Storage virtualization, once branded as a mainframe application, is moving rapidly to the mainstream of storage management. In fact, Tony Prigmore, a senior analyst at the Enterprise Storage Group in Milford, Massachusetts, argues that virtualization will emerge as one of the five key elements of storage management in 2002.

As with many emerging technologies—most virtualization products have been on the market for less than a year—the definition of storage virtualization is a moving target. Simply put, virtualization lets IT managers pool all their managed storage devices with little regard to where stored information physically resides. In this way, companies can increase their storage capacity by adding inexpensive commodity disk and tape drives and can allocate those resources as needed.
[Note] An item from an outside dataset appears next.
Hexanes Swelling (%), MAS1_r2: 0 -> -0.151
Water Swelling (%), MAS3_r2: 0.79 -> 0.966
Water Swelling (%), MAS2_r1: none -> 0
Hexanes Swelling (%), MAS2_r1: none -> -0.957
Storage vendors (e.g., EMC, Network Appliance) have offered virtualization at the hardware level for a long time, and software companies (e.g., VERITAS Software) have provided virtualization at the host level. A new group of companies (e.g., DataCore, FalconStor, StorageApps) are now offering virtualization at the network level.
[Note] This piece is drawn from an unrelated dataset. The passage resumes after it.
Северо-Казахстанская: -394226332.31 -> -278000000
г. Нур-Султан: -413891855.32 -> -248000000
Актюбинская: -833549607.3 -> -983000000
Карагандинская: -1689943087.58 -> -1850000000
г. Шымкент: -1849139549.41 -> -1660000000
Storage virtualization addresses three key challenges confronting storage-management professionals. First, the amount of data that needs to be stored continues to increase exponentially. As Nick Allen, vice president and research director at Gartner, pointed out at that company's Symposium/ITExpo 2001, storage demands increase 50 to 100 percent per year and even faster in companies with extensive Internet applications.

Second, because storage growth has been so dynamic, companies have resorted to what industry consultant Jon Toigo calls "panic buying." These companies have installed a wide array of storage systems from different vendors. Now they find themselves with a heterogeneous storage platform that doesn't follow any plan.
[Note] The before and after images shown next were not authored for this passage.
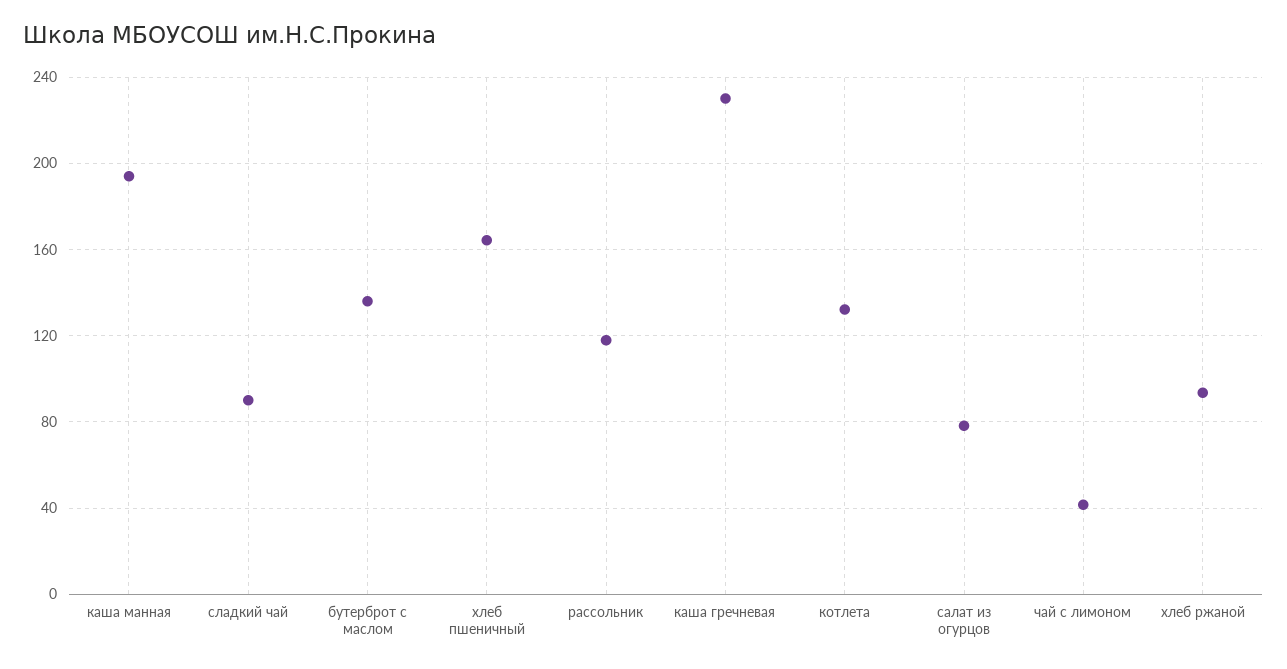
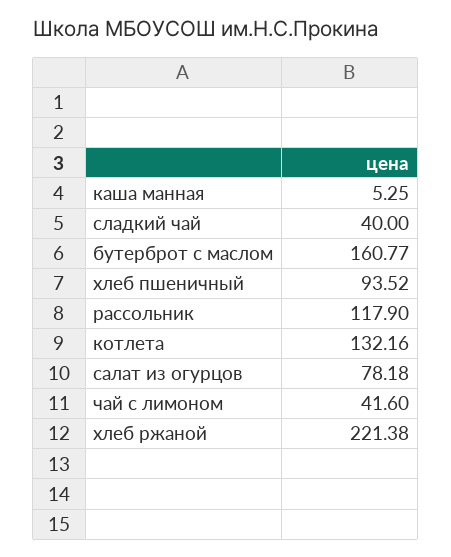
каша манная: 195 -> 5.25
сладкий чай: 90 -> 40
бутерброт с маслом: 135 -> 160.77
хлеб пшеничный: 165 -> 93.52
каша гречневая: 230 -> none
хлеб ржаной: 95 -> 221.38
Third, virtualization decouples storage from application servers. Too frequently, as companies install new, sophisticated applications, they generate and capture the data in storage stovepipes that they can't access easily for other uses.

Allen said that at the bottom line, many companies can afford to add more storage capacity, but they can't effectively manage their storage infrastructure. Storage virtualization addresses those management issues.

But Dan Tanner, a senior analyst at the Aberdeen Group, argues that storage virtualization solutions can force users to forgo exploiting some of the features and benefits that users associate with the underlying disks and subsystems. As Tanner sees it, storage devices vary widely in capacity, transfer rates, access performance, and other Quality of Service (QoS) metrics. These features are useful for determining how to distribute data across the storage infrastructure.

Unfortunately, most virtualization solutions don't store this information. Why? According to Tanner, the problem is that accepted QoS normalization standards, measurement metrics, and calibration benchmarks simply don't exist. Consequently, users who commit themselves to using a specific virtualization package can use only the services available in that package, even if the underlying platform offers additional features. In short, storage-virtualization solutions treat all storage as if it were the same, even though it isn't. Although users have the option of using the services from a specific vendor's product when they conduct operations solely on those products (the virtualization platform looks like another host in that scenario), that approach raises additional management and support issues.

Tanner's solution is for the industry to develop a storage-virtualization standard that would specify the key QoS information from all the suppliers active in this arena. That way, administrators would have the information they need to maximize their systems' performance while reducing their administrative costs. Administrators also would no longer need to trade off performance features of the underlying infrastructure to realize the advantages of virtualization.